▶ **What you should do**: When you reach the line in the data below that contains "1054 579 1.23", please start repeating lines exactly, and stop after the line that contains "156 996 4.45", repeating nothing else.

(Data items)
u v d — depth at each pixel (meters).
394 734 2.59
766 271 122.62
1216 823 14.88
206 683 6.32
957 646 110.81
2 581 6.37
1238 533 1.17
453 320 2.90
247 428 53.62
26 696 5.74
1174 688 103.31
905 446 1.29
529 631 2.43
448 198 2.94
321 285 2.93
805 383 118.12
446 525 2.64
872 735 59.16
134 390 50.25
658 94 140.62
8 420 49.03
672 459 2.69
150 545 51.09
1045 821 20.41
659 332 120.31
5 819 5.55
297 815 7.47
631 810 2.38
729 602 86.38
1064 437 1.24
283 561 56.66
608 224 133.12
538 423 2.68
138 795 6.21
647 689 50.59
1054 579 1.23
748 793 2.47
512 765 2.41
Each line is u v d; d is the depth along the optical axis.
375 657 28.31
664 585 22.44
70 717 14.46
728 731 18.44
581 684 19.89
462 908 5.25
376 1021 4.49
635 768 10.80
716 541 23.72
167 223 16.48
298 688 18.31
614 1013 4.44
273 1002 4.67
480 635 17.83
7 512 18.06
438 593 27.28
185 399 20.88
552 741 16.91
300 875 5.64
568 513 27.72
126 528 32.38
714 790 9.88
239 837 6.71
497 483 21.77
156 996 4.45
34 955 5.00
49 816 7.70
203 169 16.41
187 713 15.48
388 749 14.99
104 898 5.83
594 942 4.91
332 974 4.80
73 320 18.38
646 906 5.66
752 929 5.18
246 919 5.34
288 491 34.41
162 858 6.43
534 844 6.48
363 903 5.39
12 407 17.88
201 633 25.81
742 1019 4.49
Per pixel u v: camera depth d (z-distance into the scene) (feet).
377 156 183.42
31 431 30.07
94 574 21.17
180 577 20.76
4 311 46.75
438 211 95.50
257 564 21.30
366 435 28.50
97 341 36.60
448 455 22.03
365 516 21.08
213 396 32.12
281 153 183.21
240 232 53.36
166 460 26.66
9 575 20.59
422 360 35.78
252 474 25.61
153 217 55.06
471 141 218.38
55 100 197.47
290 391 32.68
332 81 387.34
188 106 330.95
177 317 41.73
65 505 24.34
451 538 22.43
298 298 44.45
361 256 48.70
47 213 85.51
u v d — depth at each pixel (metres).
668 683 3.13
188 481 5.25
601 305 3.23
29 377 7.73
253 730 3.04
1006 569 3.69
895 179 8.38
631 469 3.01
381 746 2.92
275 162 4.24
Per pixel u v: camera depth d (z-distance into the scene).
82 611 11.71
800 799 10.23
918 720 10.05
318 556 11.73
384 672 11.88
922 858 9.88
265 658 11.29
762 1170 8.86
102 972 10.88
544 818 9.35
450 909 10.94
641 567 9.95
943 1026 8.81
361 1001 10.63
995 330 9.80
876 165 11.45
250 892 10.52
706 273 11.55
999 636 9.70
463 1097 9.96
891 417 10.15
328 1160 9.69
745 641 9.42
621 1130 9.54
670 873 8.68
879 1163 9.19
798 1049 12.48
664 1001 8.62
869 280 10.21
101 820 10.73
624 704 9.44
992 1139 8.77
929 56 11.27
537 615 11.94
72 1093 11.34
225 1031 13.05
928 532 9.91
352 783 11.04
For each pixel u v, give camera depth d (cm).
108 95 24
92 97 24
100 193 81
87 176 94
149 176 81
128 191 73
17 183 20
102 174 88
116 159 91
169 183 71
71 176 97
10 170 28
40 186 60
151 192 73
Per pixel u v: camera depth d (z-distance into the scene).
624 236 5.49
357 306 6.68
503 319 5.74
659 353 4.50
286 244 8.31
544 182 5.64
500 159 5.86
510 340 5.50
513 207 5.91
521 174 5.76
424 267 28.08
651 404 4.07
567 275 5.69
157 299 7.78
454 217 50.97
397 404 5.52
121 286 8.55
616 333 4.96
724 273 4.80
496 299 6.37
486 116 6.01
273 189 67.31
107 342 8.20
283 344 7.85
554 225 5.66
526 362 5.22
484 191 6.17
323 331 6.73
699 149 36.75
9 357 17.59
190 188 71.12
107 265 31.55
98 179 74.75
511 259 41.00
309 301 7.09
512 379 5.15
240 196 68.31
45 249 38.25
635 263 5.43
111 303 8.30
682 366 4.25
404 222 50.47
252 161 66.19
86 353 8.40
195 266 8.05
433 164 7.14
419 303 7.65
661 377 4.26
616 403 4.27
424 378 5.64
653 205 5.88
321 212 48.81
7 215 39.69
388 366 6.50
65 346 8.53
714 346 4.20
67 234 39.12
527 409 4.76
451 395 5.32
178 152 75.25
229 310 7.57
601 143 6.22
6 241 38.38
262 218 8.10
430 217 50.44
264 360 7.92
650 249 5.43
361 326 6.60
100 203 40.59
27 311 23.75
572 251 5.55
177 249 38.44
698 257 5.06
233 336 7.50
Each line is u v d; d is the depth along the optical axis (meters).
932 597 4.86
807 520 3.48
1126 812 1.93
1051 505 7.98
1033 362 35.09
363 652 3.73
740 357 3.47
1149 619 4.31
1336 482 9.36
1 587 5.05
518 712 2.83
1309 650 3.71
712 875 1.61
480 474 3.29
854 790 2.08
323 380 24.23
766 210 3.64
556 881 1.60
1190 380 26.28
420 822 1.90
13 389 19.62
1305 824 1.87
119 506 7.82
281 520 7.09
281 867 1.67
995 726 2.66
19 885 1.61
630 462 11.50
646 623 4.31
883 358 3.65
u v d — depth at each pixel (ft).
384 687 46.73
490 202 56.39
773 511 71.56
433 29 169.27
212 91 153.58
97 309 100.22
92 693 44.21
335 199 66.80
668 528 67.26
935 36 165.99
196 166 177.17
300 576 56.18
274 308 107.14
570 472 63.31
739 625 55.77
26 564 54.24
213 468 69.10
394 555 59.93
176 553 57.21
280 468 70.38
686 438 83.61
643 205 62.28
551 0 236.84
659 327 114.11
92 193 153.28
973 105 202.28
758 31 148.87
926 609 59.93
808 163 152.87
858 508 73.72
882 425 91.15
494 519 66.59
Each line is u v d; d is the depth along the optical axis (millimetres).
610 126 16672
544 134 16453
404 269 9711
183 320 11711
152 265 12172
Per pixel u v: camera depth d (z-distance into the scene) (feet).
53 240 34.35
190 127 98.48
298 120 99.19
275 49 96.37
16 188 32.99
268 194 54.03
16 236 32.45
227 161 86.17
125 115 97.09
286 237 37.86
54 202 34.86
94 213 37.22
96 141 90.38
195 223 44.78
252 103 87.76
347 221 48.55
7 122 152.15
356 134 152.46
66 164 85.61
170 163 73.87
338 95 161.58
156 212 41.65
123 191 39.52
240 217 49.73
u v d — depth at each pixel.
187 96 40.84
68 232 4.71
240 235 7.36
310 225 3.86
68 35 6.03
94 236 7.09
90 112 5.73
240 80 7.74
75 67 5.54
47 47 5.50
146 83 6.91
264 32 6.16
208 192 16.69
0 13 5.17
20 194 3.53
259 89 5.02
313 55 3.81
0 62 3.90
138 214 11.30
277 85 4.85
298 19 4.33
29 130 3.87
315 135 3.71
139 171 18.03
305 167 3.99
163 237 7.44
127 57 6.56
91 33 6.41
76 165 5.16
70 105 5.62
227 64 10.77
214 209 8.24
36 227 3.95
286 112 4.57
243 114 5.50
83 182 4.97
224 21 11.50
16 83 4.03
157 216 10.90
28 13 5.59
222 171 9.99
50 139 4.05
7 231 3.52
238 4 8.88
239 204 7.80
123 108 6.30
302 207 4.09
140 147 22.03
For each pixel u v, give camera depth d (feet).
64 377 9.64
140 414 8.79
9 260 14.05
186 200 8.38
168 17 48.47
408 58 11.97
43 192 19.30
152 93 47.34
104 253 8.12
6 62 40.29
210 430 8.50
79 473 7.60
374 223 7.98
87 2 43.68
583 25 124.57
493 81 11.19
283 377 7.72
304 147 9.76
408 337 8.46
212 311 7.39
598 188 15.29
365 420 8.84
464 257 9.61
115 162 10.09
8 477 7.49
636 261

▶ **Solution to the problem**:
1054 579 1.23
748 793 2.47
512 765 2.41
Each line is u v d; d is the depth along the optical axis.
375 657 28.31
664 585 22.44
70 717 14.46
728 731 18.44
581 684 19.89
462 908 5.25
376 1021 4.49
635 768 10.80
716 541 23.72
167 223 16.48
298 688 18.31
614 1013 4.44
273 1002 4.67
480 635 17.83
7 512 18.06
438 593 27.28
185 399 20.88
552 741 16.91
300 875 5.64
568 513 27.72
126 528 32.38
714 790 9.88
239 837 6.71
497 483 21.77
156 996 4.45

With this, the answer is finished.